Zimmerman has been a chief executive somewhere in Illinois since 1993, first at Manhattan, then at Elburn and finally at Prospect Heights. Prospect Heights itself is a new city of about 17,000 that recently celebrated its 30th anniversary.

This will be his first job outside Illinois.

Myers said that he and his own wife had had dinner with the Zimmermans and that he was equally impressed with both of them.

“His wife is just a warm and genuinely delightful person,” Myers said. “There’s always a place for the city manager’s wife in the social aspects of the job, so that was definitely a plus.”

Zimmerman grew up in Glen Ellyn, Ill. His father was a school principal while his mother was the recording secretary for the planning commission and the city council.
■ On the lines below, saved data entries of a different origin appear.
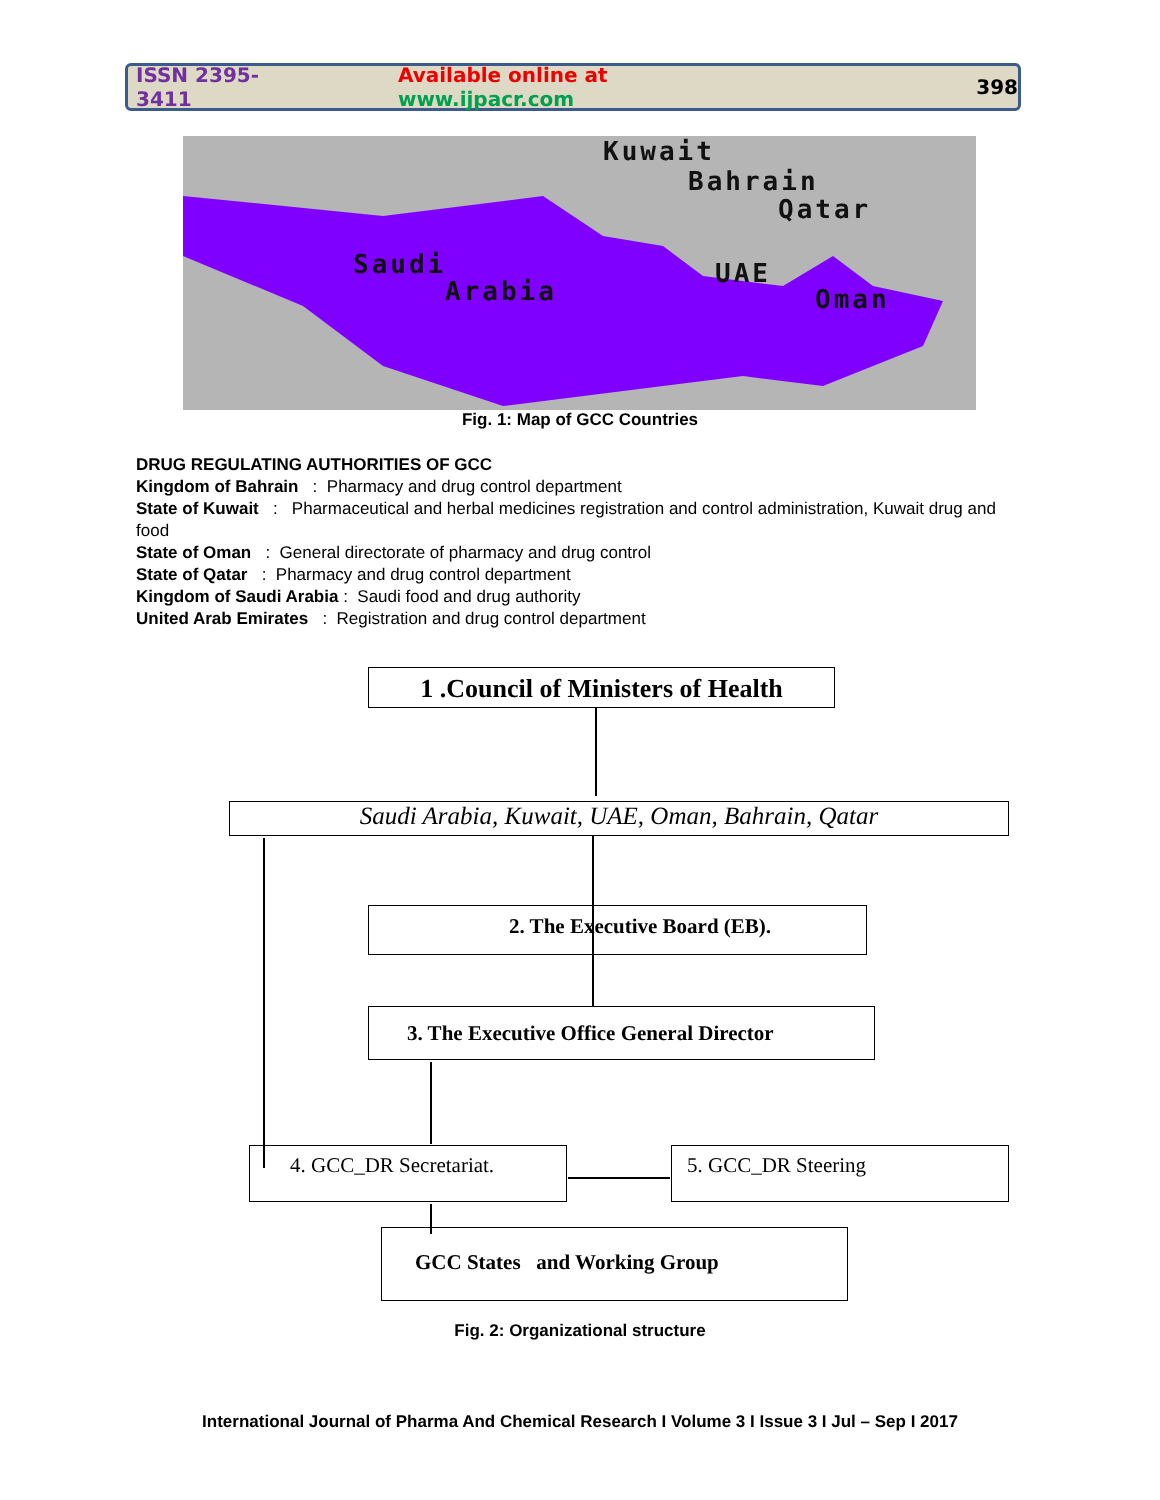ISSN 2395-3411 Available online at www.ijpacr.com 398
Kuwait
Bahrain
Qatar
Saudi
Arabia
UAE
Oman
Fig. 1: Map of GCC Countries
DRUG REGULATING AUTHORITIES OF GCC
Kingdom of Bahrain : Pharmacy and drug control department
State of Kuwait : Pharmaceutical and herbal medicines registration and control administration, Kuwait drug and food
State of Oman : General directorate of pharmacy and drug control
State of Qatar : Pharmacy and drug control department
Kingdom of Saudi Arabia : Saudi food and drug authority
United Arab Emirates : Registration and drug control department
1 .Council of Ministers of Health
Saudi Arabia, Kuwait, UAE, Oman, Bahrain, Qatar
2. The Executive Board (EB).
3. The Executive Office General Director
4. GCC_DR Secretariat. 5. GCC_DR Steering
GCC States and Working Group
Fig. 2: Organizational structure
International Journal of Pharma And Chemical Research I Volume 3 I Issue 3 I Jul – Sep I 2017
Prior to going into city administration, Zimmerman worked in the Geln Ellyn public works department.

His time in Prospect Heights has not exactly been a placid one. He came in when the city government, 10 aldermen and a mayor, were bitterly divided against each other. Voters responded by cutting the board in half through a referendum, which gave Zimmerman his chance to get in on the ground floor, rebuilding relations between the city council and its departments.

“Getting people to carve three nights out of their very busy schedules wasn’t easy,” he said in an interview last week. “But it worked out very well.”

In the mid-1990s, Prospect Heights fell behind in making the state-mandated payments to the police pension plan. Attempts to get the voters to approve tax increases failed and Zimmerman and the city government wound up laying off a quarter of the city’s workers to cover the cost. In addition, city hall was closed two days a week and the police department was closed to the public after 4:30 p.m. and on weekends except for emergency calls.

Prospect Heights has about a 22 percent immigrant population and about 40 percent of its housing stock is rental housing, familiar situations for Emporia. The city recently put in a rental housing code requiring landlords to pay an annual fee and open their property to yearly inspections.

Emporia’s prospects for commercial and industrial development attracted Zimmerman to the job. His visit to Emporia last week impressed him with the city’s willingness to develop as a team, rather than pitting downtown against other regions in town.

At a forum last Tuesday, he described his management style as a participatory one, trying to get advice from all the departments that might be affected by a decision. But leadership, he said, went further.

“If you have a good hard-working staff, you need to show them you know what you’re doing, that you’re commited to getting the work done and that you’ll work the long hours, too,” he said at a Tuesday night forum in Emporia. “You need to show them you’re just as much there as they are.”

He holds a master’s degree in public administration from Northern Illinois University.